• [Problem description]
Change every "Serie A" in the rows below to "Italian Serie A" and copy the rows out again with nothing else altered.

• [Exercise materials]
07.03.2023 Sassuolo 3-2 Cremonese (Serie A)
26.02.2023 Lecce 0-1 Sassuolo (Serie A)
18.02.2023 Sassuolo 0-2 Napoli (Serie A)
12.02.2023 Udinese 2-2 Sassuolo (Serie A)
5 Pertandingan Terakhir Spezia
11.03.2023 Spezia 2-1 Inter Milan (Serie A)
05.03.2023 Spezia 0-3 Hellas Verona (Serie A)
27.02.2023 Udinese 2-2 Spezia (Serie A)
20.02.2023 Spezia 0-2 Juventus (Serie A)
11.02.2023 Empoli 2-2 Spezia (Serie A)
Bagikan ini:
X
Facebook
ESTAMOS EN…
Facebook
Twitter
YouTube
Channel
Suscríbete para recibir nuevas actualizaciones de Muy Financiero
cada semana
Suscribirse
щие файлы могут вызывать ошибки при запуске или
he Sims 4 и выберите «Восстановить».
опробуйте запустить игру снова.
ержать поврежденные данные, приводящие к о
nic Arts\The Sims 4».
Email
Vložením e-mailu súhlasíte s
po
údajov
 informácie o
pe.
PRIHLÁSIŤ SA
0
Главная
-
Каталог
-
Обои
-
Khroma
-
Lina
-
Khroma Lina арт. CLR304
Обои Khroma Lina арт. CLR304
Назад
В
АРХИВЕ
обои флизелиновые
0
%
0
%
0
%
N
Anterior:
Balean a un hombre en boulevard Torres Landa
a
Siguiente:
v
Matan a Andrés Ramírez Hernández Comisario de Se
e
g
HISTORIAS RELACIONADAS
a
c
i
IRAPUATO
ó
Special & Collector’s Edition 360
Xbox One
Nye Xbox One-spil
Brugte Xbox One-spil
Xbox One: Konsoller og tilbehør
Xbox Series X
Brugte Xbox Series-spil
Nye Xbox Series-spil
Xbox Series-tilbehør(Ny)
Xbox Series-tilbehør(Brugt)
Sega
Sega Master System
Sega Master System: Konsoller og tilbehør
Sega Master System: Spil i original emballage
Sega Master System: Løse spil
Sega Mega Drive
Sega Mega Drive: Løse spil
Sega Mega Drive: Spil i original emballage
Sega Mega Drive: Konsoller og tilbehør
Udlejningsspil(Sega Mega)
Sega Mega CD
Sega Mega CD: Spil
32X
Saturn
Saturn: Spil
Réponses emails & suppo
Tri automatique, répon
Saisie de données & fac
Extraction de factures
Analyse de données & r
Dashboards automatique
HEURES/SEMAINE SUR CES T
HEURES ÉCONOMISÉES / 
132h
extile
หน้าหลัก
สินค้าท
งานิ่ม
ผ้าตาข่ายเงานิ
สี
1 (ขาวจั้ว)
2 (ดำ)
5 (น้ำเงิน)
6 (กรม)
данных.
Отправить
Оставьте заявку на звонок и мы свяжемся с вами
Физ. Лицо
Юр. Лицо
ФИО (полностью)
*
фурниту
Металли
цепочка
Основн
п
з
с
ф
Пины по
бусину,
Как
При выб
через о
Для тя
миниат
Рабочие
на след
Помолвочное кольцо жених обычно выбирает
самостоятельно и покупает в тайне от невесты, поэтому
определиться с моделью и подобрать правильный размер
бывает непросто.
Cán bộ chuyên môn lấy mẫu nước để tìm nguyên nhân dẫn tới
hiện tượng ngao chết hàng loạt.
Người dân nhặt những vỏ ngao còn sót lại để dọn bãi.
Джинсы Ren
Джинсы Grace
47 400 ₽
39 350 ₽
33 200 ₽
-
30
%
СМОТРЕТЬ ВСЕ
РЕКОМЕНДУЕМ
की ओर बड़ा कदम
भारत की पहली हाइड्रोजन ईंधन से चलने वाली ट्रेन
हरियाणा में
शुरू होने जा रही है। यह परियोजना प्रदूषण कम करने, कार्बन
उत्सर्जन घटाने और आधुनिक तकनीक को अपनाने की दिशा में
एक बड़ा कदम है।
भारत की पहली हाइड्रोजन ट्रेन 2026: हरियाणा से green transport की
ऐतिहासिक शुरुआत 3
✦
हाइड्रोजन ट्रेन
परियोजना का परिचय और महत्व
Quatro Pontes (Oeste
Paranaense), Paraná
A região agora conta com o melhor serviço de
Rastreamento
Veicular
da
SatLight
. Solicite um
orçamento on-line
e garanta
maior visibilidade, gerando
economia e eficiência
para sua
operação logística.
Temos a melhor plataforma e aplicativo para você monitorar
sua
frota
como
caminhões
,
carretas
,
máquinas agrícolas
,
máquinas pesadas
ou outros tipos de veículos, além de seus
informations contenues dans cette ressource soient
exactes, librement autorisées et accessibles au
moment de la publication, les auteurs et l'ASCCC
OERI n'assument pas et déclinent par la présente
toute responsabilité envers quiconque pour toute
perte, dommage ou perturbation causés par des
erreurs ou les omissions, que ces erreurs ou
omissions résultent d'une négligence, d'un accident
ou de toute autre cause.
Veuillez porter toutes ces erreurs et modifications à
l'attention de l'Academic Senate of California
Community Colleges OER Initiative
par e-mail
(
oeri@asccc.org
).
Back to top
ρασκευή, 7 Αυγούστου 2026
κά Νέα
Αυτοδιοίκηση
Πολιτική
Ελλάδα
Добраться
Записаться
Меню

• [Written answer]
07.03.2023 Sassuolo 3-2 Cremonese (Italian Serie A)
26.02.2023 Lecce 0-1 Sassuolo (Italian Serie A)
18.02.2023 Sassuolo 0-2 Napoli (Italian Serie A)
12.02.2023 Udinese 2-2 Sassuolo (Italian Serie A)
5 Pertandingan Terakhir Spezia
11.03.2023 Spezia 2-1 Inter Milan (Italian Serie A)
05.03.2023 Spezia 0-3 Hellas Verona (Italian Serie A)
27.02.2023 Udinese 2-2 Spezia (Italian Serie A)
20.02.2023 Spezia 0-2 Juventus (Italian Serie A)
11.02.2023 Empoli 2-2 Spezia (Italian Serie A)
Bagikan ini:
X
Facebook
ESTAMOS EN…
Facebook
Twitter
YouTube
Channel
Suscríbete para recibir nuevas actualizaciones de Muy Financiero
cada semana
Suscribirse
щие файлы могут вызывать ошибки при запуске или
he Sims 4 и выберите «Восстановить».
опробуйте запустить игру снова.
ержать поврежденные данные, приводящие к о
nic Arts\The Sims 4».
Email
Vložením e-mailu súhlasíte s
po
údajov
 informácie o
pe.
PRIHLÁSIŤ SA
0
Главная
-
Каталог
-
Обои
-
Khroma
-
Lina
-
Khroma Lina арт. CLR304
Обои Khroma Lina арт. CLR304
Назад
В
АРХИВЕ
обои флизелиновые
0
%
0
%
0
%
N
Anterior:
Balean a un hombre en boulevard Torres Landa
a
Siguiente:
v
Matan a Andrés Ramírez Hernández Comisario de Se
e
g
HISTORIAS RELACIONADAS
a
c
i
IRAPUATO
ó
Special & Collector’s Edition 360
Xbox One
Nye Xbox One-spil
Brugte Xbox One-spil
Xbox One: Konsoller og tilbehør
Xbox Series X
Brugte Xbox Series-spil
Nye Xbox Series-spil
Xbox Series-tilbehør(Ny)
Xbox Series-tilbehør(Brugt)
Sega
Sega Master System
Sega Master System: Konsoller og tilbehør
Sega Master System: Spil i original emballage
Sega Master System: Løse spil
Sega Mega Drive
Sega Mega Drive: Løse spil
Sega Mega Drive: Spil i original emballage
Sega Mega Drive: Konsoller og tilbehør
Udlejningsspil(Sega Mega)
Sega Mega CD
Sega Mega CD: Spil
32X
Saturn
Saturn: Spil
Réponses emails & suppo
Tri automatique, répon
Saisie de données & fac
Extraction de factures
Analyse de données & r
Dashboards automatique
HEURES/SEMAINE SUR CES T
HEURES ÉCONOMISÉES / 
132h
extile
หน้าหลัก
สินค้าท
งานิ่ม
ผ้าตาข่ายเงานิ
สี
1 (ขาวจั้ว)
2 (ดำ)
5 (น้ำเงิน)
6 (กรม)
данных.
Отправить
Оставьте заявку на звонок и мы свяжемся с вами
Физ. Лицо
Юр. Лицо
ФИО (полностью)
*
фурниту
Металли
цепочка
Основн
п
з
с
ф
Пины по
бусину,
Как
При выб
через о
Для тя
миниат
Рабочие
на след
Помолвочное кольцо жених обычно выбирает
самостоятельно и покупает в тайне от невесты, поэтому
определиться с моделью и подобрать правильный размер
бывает непросто.
Cán bộ chuyên môn lấy mẫu nước để tìm nguyên nhân dẫn tới
hiện tượng ngao chết hàng loạt.
Người dân nhặt những vỏ ngao còn sót lại để dọn bãi.
Джинсы Ren
Джинсы Grace
47 400 ₽
39 350 ₽
33 200 ₽
-
30
%
СМОТРЕТЬ ВСЕ
РЕКОМЕНДУЕМ
की ओर बड़ा कदम
भारत की पहली हाइड्रोजन ईंधन से चलने वाली ट्रेन
हरियाणा में
शुरू होने जा रही है। यह परियोजना प्रदूषण कम करने, कार्बन
उत्सर्जन घटाने और आधुनिक तकनीक को अपनाने की दिशा में
एक बड़ा कदम है।
भारत की पहली हाइड्रोजन ट्रेन 2026: हरियाणा से green transport की
ऐतिहासिक शुरुआत 3
✦
हाइड्रोजन ट्रेन
परियोजना का परिचय और महत्व
Quatro Pontes (Oeste
Paranaense), Paraná
A região agora conta com o melhor serviço de
Rastreamento
Veicular
da
SatLight
. Solicite um
orçamento on-line
e garanta
maior visibilidade, gerando
economia e eficiência
para sua
operação logística.
Temos a melhor plataforma e aplicativo para você monitorar
sua
frota
como
caminhões
,
carretas
,
máquinas agrícolas
,
máquinas pesadas
ou outros tipos de veículos, além de seus
informations contenues dans cette ressource soient
exactes, librement autorisées et accessibles au
moment de la publication, les auteurs et l'ASCCC
OERI n'assument pas et déclinent par la présente
toute responsabilité envers quiconque pour toute
perte, dommage ou perturbation causés par des
erreurs ou les omissions, que ces erreurs ou
omissions résultent d'une négligence, d'un accident
ou de toute autre cause.
Veuillez porter toutes ces erreurs et modifications à
l'attention de l'Academic Senate of California
Community Colleges OER Initiative
par e-mail
(
oeri@asccc.org
).
Back to top
ρασκευή, 7 Αυγούστου 2026
κά Νέα
Αυτοδιοίκηση
Πολιτική
Ελλάδα
Добраться
Записаться
Меню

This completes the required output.